Question

Which of these equations is the discretized form of the transient term using the first-order implicit Euler scheme?

(a) \(\frac{(\rho_C\phi_C)^t-(\rho_C\phi_C)^{t+\Delta t}}{\Delta t} V_C+L(\phi_C^t)\)

(b) \(\frac{(\rho_C\phi_C)^t-(\rho_C\phi_C)^{t-\Delta t}}{\Delta t} V_C+L(\phi_C^t)\)

(c) \(\frac{(\rho_C\phi_C)^t+(\rho_C\phi_C)^{t+\Delta t}}{\Delta t} V_C+L(\phi_C^t)\)

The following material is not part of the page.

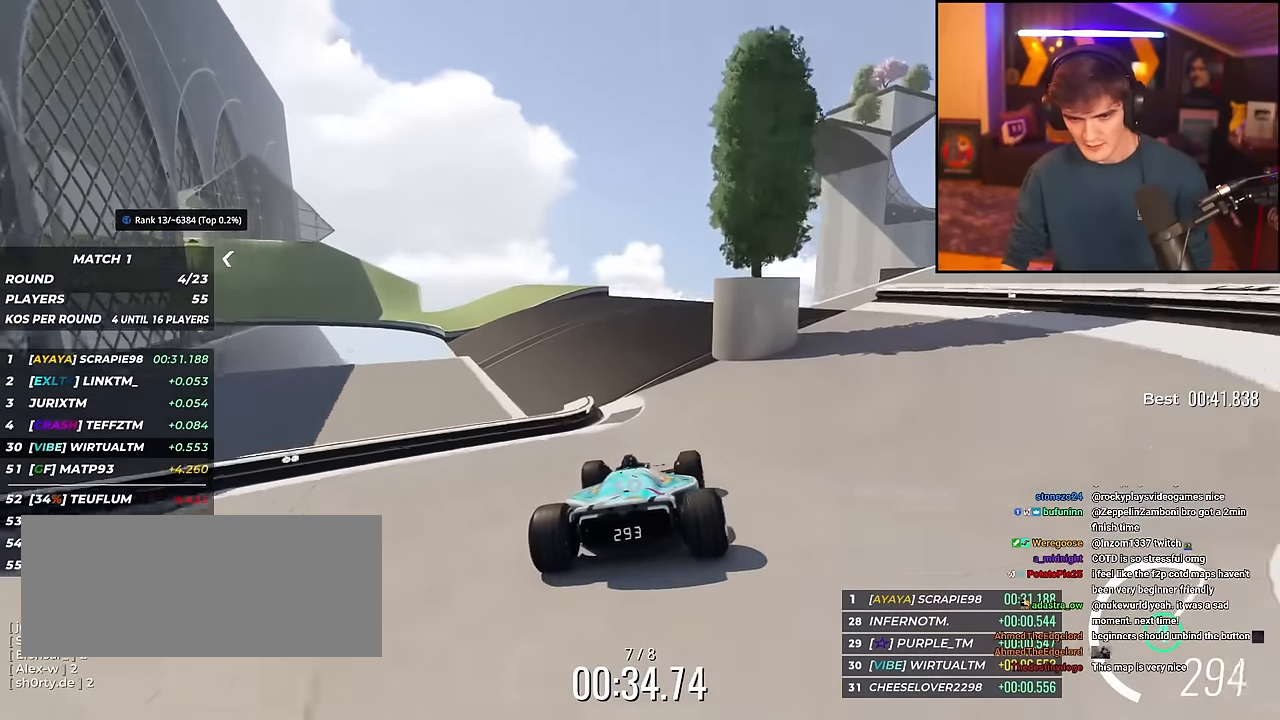
{"keys": ["left", "up"], "events": []}
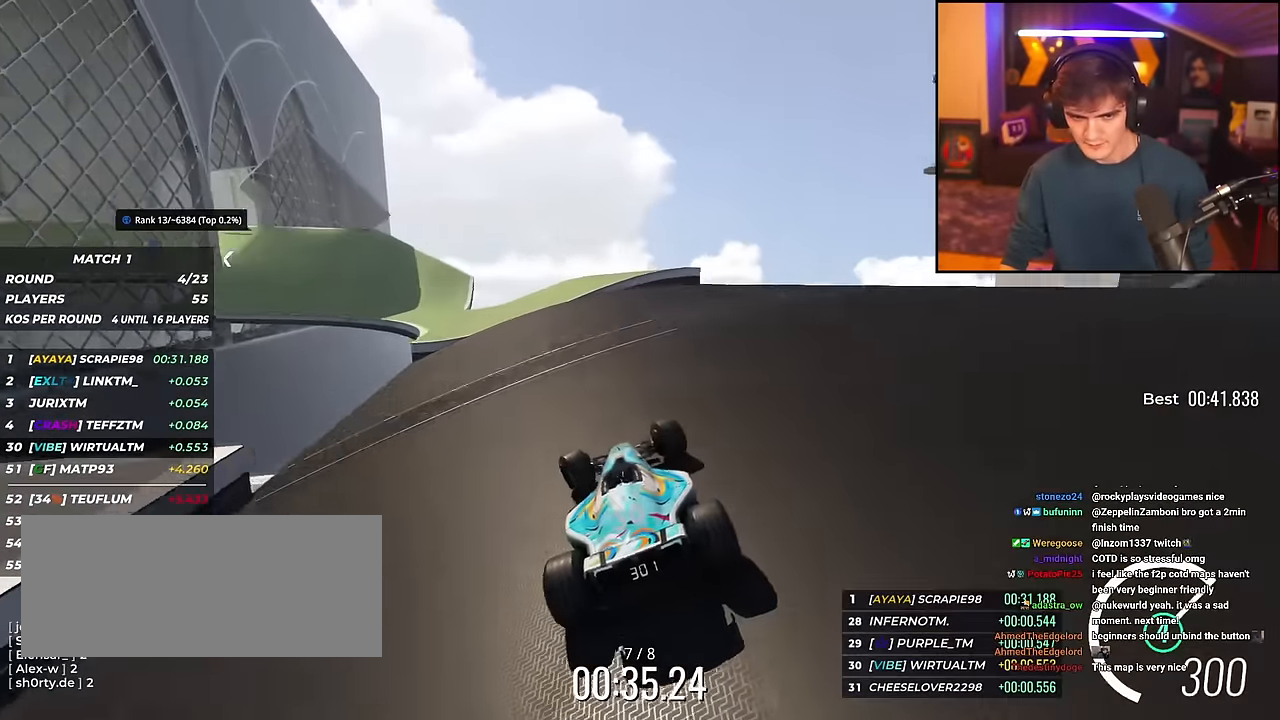
{"keys": ["up"], "events": [[434, "left", "up"]]}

(d) \(\frac{(\rho_C\phi_C)^t+(\rho_C\phi_C)^{t-\Delta t}}{\Delta t} V_C+L(\phi_C^t)\)

I got this question in an internship interview.

This key question is from Transient Flows topic in chapter Transient Flows of Computational Fluid Dynamics

Answer 1

Right choice is (b) \(\frac{(\rho_C\phi_C)^t-(\rho_C\phi_C)^{t-\Delta t}}{\Delta t} V_C+L(\phi_C^t)\)

The explanation is: The first-order implicit Euler scheme gives its terms using the older terms. Before using this scheme, the terms are

\(\frac{V_C(\rho_C \phi_C )^{t+\frac{\Delta t}{2}}}{\Delta t}-\frac{V_C(\rho_C\phi_C)^{t-\frac{\Delta t}{2}}}{\Delta t}+L(\phi_C^t)\)

When the scheme is applied to these equations,

\(\frac{(\rho_C\phi_C)^t-(\rho_C\phi_C)^{t-\Delta t}}{\Delta t} V_C+L(\phi_C^t)\).